Step 1: Understanding the Concept:
In a simple harmonic oscillator (SHO) with displacement $x(t) = A \sin(\omega t + \phi)$, the kinetic energy is proportional to the square of the velocity. Squaring a trigonometric function doubles its frequency. Thus, the frequency of kinetic energy oscillation is twice the frequency of the displacement oscillation.
Step 2: Key Formula or Approach:
The angular frequency of kinetic energy oscillation ($\omega_{KE}$) is related to the angular frequency of the SHO ($\omega_{SHO}$) by:
\[ \omega_{KE} = 2 \omega_{SHO} \]
The linear frequency $f$ is related to angular frequency by $f = \frac{\omega}{2\pi}$.
Step 3: Detailed Explanation:
Given $\omega_{KE} = 176$ rad/s.
Using the relation $2 \omega_{SHO} = 176$:
\[ \omega_{SHO} = \frac{176}{2} = 88 \text{ rad/s} \]

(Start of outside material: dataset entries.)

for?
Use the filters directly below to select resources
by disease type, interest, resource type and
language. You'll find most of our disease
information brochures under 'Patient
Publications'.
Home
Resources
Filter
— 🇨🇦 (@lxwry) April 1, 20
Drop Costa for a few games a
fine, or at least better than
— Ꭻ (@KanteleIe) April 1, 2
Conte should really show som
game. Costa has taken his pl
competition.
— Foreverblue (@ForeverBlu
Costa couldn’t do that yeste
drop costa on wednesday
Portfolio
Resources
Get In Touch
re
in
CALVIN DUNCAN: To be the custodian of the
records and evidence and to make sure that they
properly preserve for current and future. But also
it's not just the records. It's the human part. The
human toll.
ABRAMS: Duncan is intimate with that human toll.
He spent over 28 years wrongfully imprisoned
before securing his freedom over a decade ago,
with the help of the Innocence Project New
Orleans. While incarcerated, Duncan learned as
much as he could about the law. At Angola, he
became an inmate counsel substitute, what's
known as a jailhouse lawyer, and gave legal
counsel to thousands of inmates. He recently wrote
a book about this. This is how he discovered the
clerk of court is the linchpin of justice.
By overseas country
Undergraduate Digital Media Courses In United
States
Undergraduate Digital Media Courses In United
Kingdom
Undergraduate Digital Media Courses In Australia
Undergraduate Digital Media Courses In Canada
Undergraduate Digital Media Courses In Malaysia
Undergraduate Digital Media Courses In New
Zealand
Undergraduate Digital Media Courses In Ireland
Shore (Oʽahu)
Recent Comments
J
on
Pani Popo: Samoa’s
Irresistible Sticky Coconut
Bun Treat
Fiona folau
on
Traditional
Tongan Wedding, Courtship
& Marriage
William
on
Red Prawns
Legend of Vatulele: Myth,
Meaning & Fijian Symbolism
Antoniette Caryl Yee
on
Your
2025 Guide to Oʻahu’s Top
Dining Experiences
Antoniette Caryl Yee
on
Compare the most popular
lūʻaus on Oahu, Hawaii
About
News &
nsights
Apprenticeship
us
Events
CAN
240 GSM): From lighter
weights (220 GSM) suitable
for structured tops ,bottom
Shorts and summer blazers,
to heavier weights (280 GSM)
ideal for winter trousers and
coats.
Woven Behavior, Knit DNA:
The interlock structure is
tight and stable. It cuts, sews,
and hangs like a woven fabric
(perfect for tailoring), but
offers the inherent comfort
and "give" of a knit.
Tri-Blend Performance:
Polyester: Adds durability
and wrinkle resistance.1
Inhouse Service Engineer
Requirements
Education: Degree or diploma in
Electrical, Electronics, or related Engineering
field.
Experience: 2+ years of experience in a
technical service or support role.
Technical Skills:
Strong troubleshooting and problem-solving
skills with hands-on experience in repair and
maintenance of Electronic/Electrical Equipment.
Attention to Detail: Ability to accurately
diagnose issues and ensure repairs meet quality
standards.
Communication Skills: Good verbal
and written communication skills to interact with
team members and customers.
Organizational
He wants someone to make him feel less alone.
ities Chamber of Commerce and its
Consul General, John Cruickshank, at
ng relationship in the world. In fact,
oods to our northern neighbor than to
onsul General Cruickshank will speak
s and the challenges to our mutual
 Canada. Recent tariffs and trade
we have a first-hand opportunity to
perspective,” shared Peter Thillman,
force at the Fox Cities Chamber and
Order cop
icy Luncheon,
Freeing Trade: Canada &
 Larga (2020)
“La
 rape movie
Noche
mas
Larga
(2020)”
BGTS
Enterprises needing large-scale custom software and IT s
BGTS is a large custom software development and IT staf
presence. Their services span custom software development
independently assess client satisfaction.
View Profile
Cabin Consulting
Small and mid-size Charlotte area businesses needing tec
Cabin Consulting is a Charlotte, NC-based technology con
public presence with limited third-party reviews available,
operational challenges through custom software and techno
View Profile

Now, calculate the linear frequency $f_{SHO}$:
\[ f_{SHO} = \frac{\omega_{SHO}}{2\pi} = \frac{88}{2 \cdot \frac{22}{7}} \]
\[ f_{SHO} = \frac{88 \times 7}{44} = 2 \times 7 = 14 \text{ Hz} \]
Step 4: Final Answer:
The frequency of the simple harmonic oscillator is 14 Hz.